-- Data listing follows --

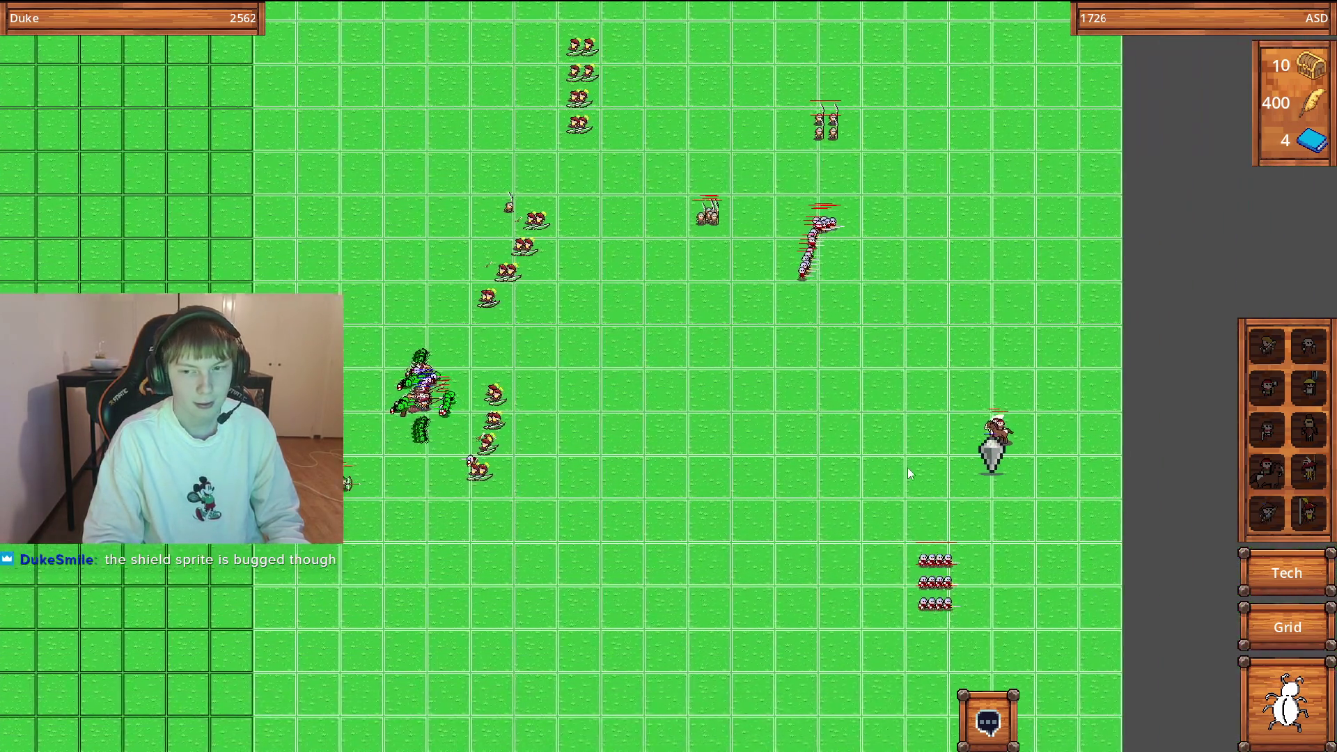
scroll(903, 468, up, 3)
scroll(879, 530, down, 3)
Survey the battlefield and bring its right side into view.
key(Right)
key(Left)
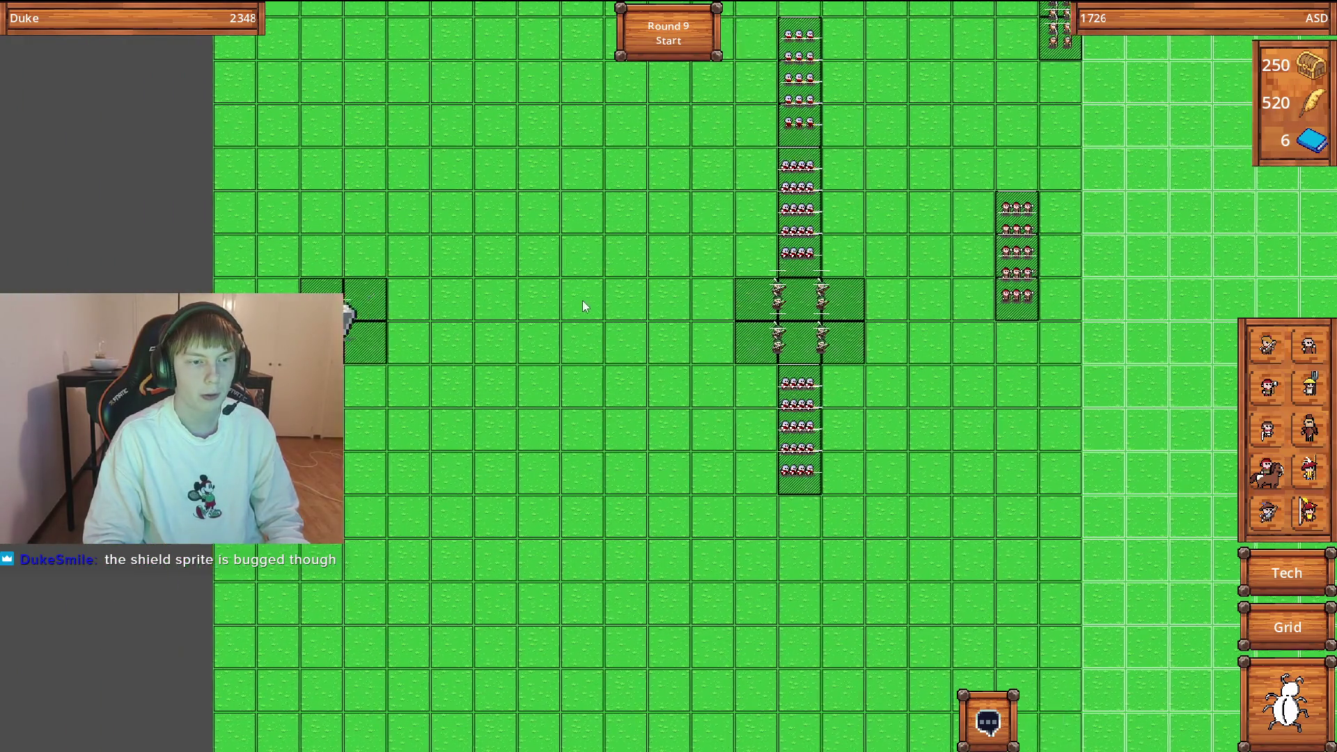
scroll(582, 299, down, 3)
key(Right)
scroll(735, 491, up, 3)
key(Up)
key(Right)
key(Left)
scroll(636, 348, down, 3)
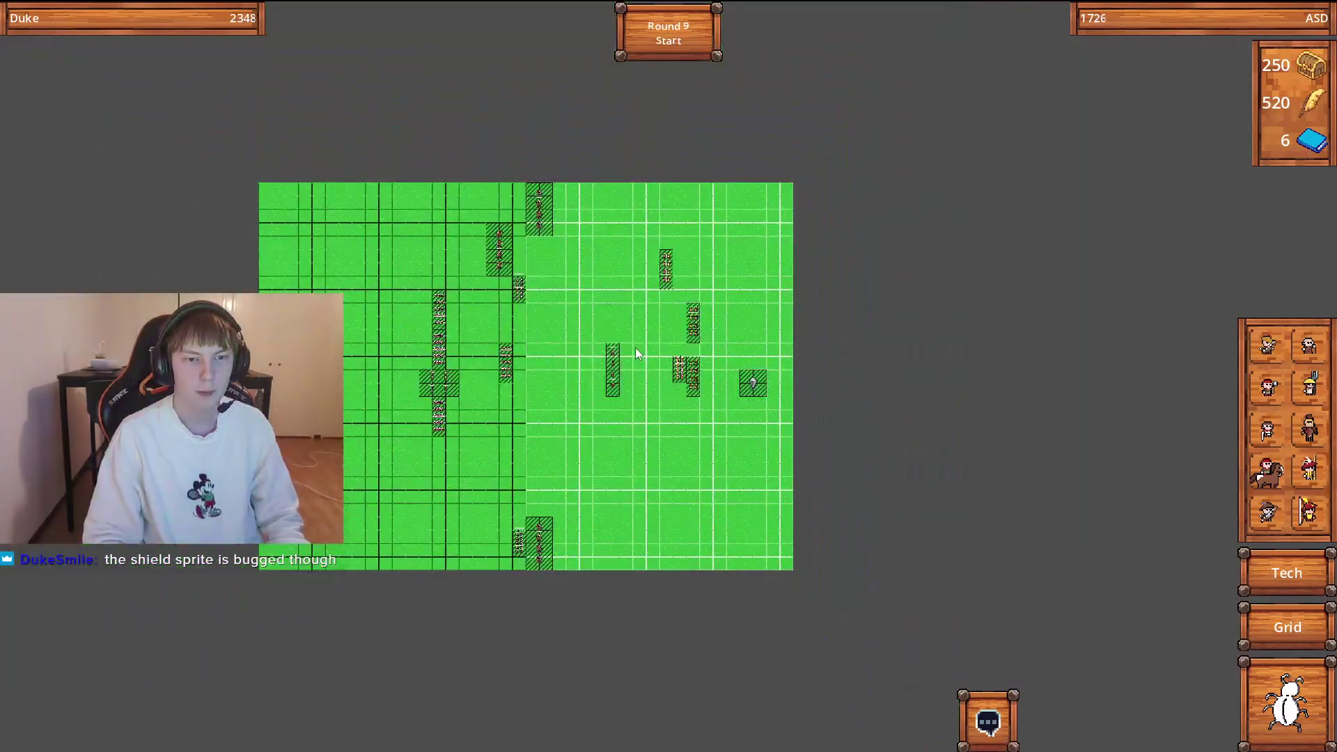
scroll(634, 348, up, 5)
key(Down)
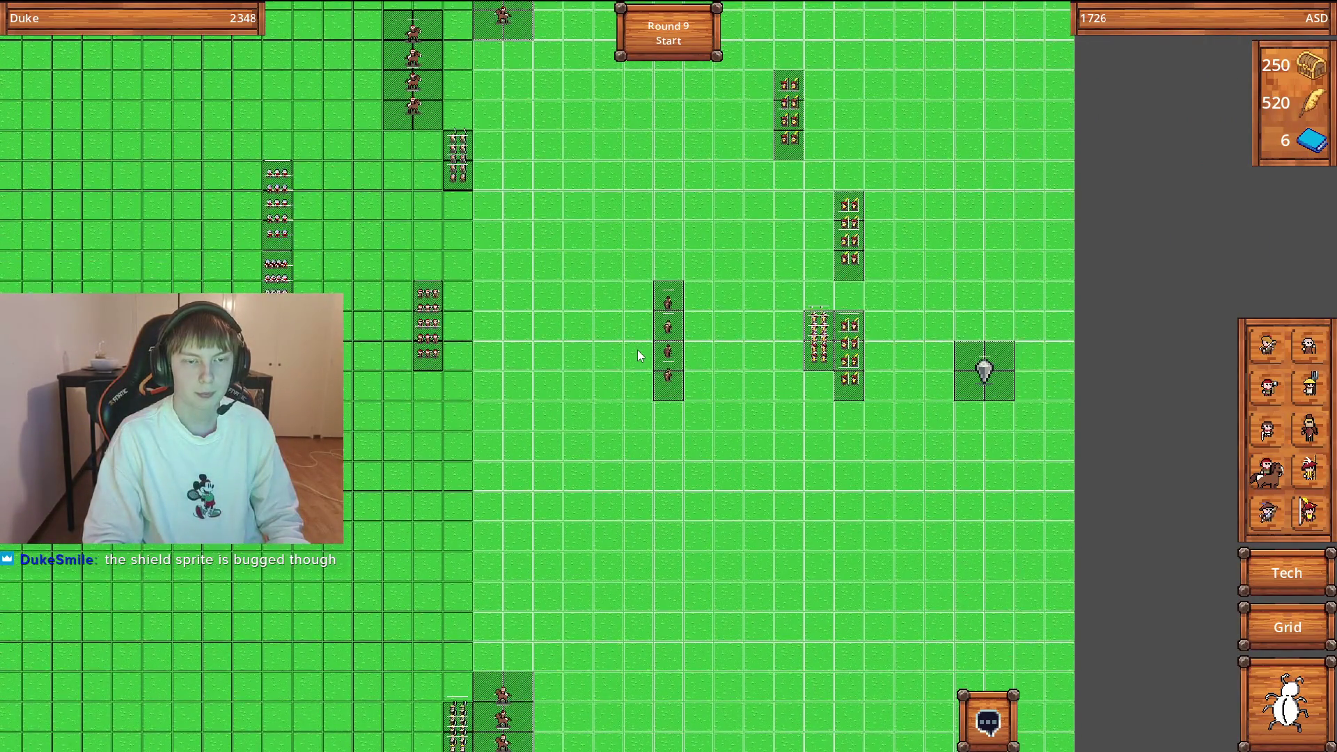
key(Down)
key(Up)
key(Up)
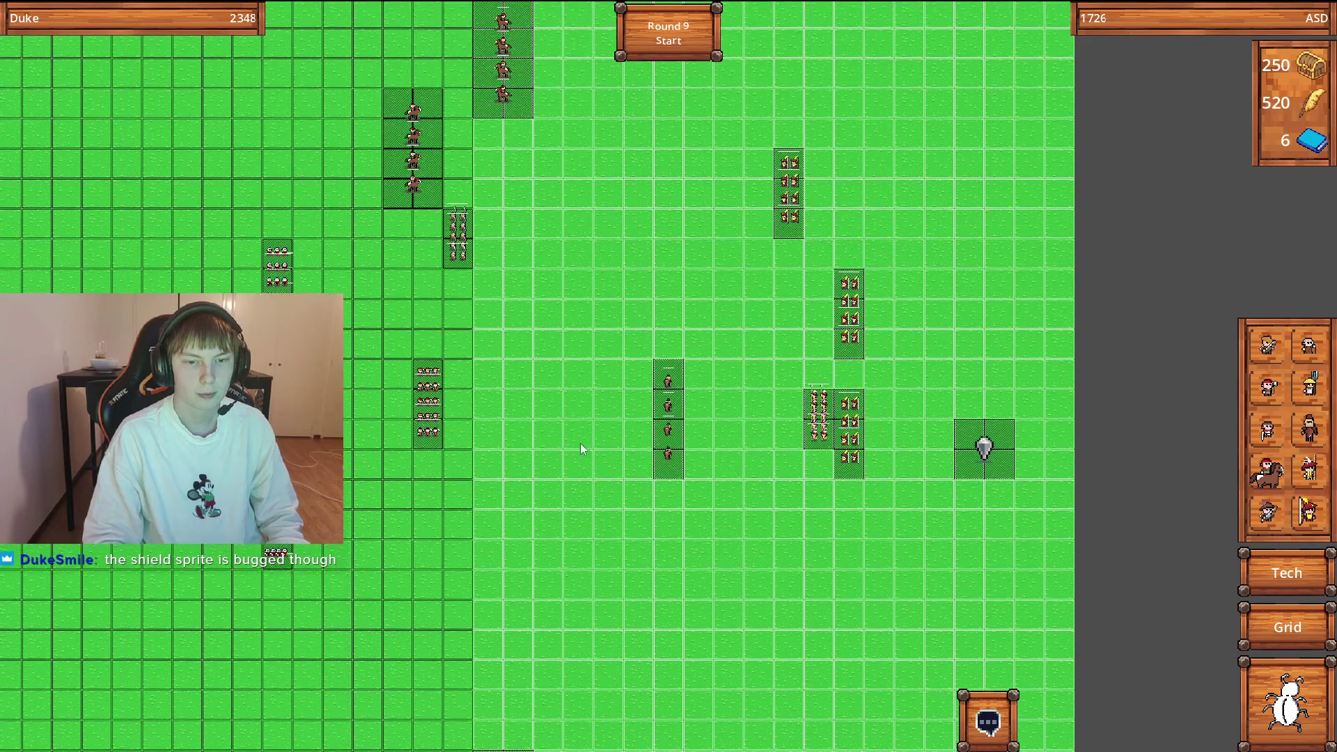
key(Up)
key(Right)
key(Down)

-- Data listing concluded --

- The task -
Take each line from the records and copy it unchanged, leaving images out.

- Task result -
scroll(903, 468, up, 3)
scroll(879, 530, down, 3)
Survey the battlefield and bring its right side into view.
key(Right)
key(Left)
scroll(582, 299, down, 3)
key(Right)
scroll(735, 491, up, 3)
key(Up)
key(Right)
key(Left)
scroll(636, 348, down, 3)
scroll(634, 348, up, 5)
key(Down)
key(Down)
key(Up)
key(Up)
key(Up)
key(Right)
key(Down)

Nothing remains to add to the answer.